**PROBLEM DESCRIPTION**
Reproduce the rows below verbatim, starting with the line that contains "this 1146×1145 image." and going on through the final line of the rows. Copy only those lines.

**DATA PROVIDED**

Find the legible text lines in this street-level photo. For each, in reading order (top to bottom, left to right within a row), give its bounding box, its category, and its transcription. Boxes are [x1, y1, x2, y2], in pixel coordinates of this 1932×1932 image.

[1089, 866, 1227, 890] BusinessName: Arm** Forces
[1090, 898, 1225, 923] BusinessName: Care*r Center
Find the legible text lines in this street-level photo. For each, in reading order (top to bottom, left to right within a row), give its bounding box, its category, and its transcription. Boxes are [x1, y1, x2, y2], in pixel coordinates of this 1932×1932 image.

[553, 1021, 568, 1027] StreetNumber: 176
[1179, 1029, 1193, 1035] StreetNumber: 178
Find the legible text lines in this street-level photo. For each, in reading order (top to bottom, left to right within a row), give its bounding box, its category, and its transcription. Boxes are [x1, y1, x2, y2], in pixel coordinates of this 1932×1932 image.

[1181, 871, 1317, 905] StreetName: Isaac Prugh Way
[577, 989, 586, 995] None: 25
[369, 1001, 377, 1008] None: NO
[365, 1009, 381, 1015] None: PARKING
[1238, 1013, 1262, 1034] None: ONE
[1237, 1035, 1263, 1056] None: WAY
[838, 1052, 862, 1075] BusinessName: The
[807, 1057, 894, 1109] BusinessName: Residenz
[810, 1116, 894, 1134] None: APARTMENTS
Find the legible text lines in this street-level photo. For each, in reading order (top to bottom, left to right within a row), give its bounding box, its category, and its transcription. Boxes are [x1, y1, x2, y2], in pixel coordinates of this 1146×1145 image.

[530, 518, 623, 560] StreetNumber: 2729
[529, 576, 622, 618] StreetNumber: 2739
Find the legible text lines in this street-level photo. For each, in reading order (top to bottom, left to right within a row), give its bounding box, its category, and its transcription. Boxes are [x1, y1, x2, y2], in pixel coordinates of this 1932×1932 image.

**RESULT BELOW**
Find the legible text lines in this street-level photo. For each, in reading order (top to bottom, left to right within a row), give its bounding box, its category, and its transcription. Boxes are [x1, y1, x2, y2], in pixel coordinates of this 1146×1145 image.

[530, 518, 623, 560] StreetNumber: 2729
[529, 576, 622, 618] StreetNumber: 2739
Find the legible text lines in this street-level photo. For each, in reading order (top to bottom, left to right within a row), give its bounding box, its category, and its transcription. Boxes are [x1, y1, x2, y2], in pixel coordinates of this 1932×1932 image.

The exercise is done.